Data records
------------
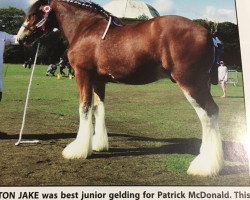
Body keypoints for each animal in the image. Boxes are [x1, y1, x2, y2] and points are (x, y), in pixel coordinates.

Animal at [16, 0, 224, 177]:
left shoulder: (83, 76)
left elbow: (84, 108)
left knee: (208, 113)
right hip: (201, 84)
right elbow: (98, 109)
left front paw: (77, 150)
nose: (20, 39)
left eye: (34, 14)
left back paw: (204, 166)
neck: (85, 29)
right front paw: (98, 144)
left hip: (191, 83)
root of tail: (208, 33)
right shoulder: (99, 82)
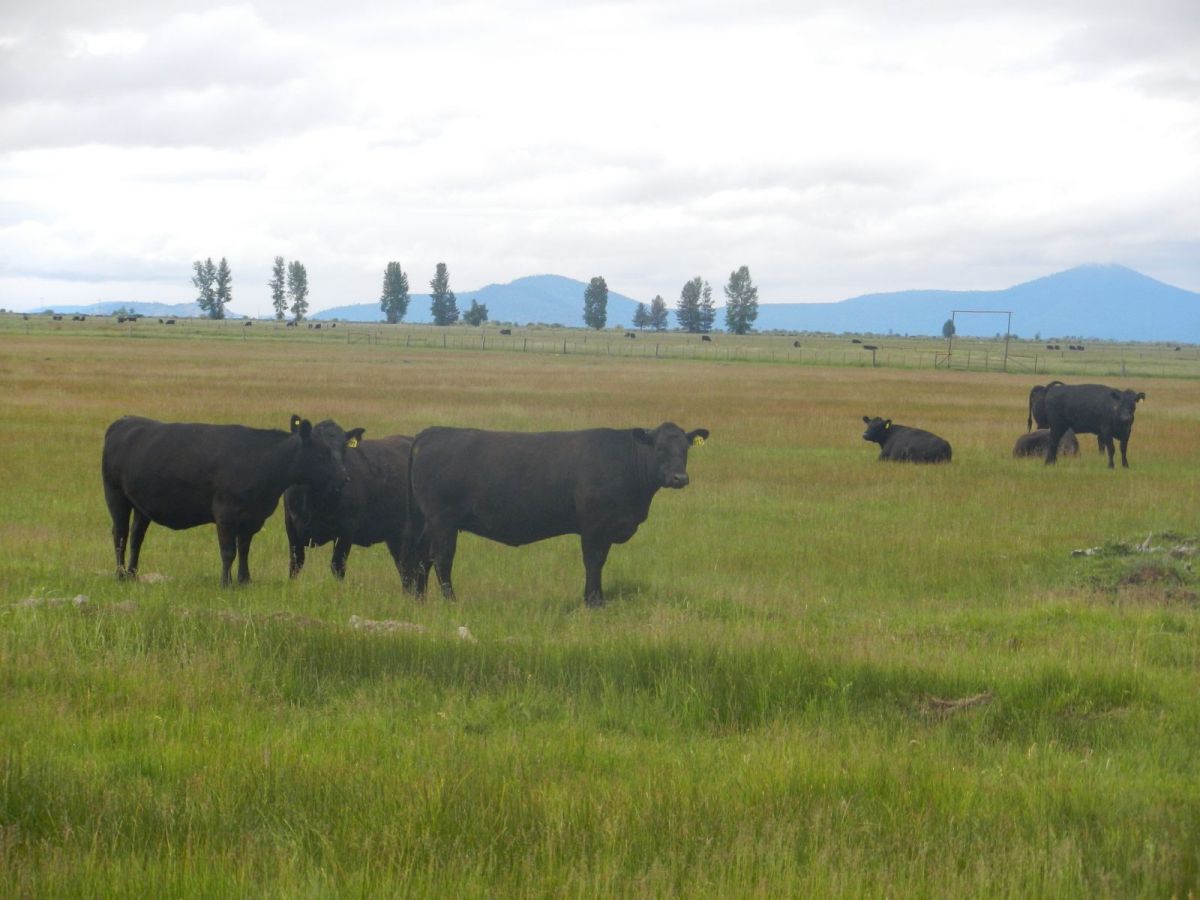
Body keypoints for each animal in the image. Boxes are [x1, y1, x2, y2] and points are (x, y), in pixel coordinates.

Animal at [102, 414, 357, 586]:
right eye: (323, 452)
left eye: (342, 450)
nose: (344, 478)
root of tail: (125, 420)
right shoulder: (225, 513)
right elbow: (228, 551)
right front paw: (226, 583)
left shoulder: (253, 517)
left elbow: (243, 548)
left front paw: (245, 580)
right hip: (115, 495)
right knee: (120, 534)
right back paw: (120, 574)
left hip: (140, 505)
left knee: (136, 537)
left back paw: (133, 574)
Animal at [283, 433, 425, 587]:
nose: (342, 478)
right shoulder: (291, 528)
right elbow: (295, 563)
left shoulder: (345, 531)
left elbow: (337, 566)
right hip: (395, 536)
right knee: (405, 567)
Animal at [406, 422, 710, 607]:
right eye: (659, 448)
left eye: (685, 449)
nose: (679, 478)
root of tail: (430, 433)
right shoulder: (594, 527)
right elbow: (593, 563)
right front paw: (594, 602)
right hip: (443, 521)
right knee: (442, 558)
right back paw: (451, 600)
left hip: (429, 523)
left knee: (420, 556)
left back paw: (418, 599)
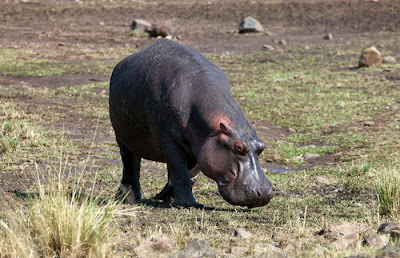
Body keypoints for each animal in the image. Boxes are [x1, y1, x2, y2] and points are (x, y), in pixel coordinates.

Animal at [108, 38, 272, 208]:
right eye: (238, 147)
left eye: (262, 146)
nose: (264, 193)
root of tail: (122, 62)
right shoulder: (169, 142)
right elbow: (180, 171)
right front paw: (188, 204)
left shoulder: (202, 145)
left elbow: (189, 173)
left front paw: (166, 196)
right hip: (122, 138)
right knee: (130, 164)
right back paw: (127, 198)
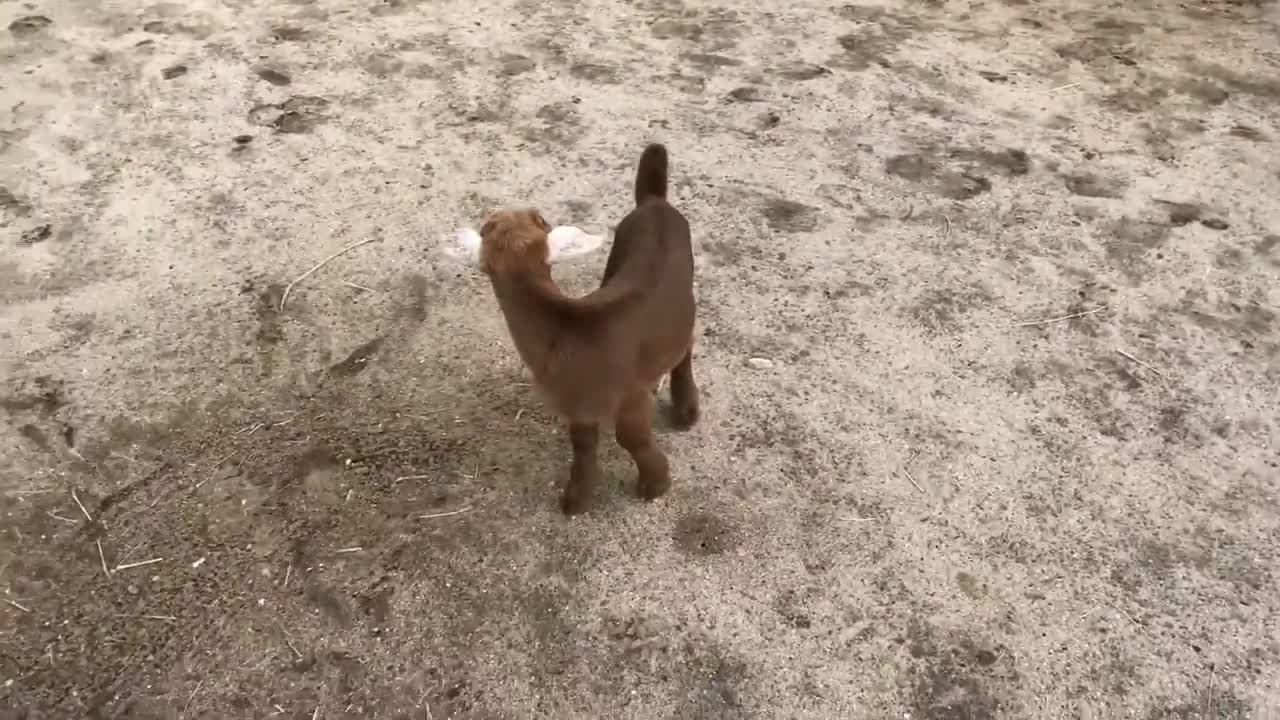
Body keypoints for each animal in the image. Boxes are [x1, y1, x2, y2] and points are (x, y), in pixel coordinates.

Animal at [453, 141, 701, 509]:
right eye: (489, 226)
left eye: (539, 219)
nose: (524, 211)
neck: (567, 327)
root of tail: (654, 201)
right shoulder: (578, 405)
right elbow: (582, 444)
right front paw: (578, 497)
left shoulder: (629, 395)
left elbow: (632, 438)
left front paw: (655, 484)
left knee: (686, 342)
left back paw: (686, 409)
------------
* INSTRUCTIONS TO FOLLOW
Scan the entries above for the string "back", and copy every line where it turns up.

* SOLUTION
left back paw: (204, 166)
right back paw: (120, 574)
left back paw: (133, 574)
right back paw: (451, 600)
left back paw: (418, 599)
right back paw: (127, 198)
left back paw: (686, 409)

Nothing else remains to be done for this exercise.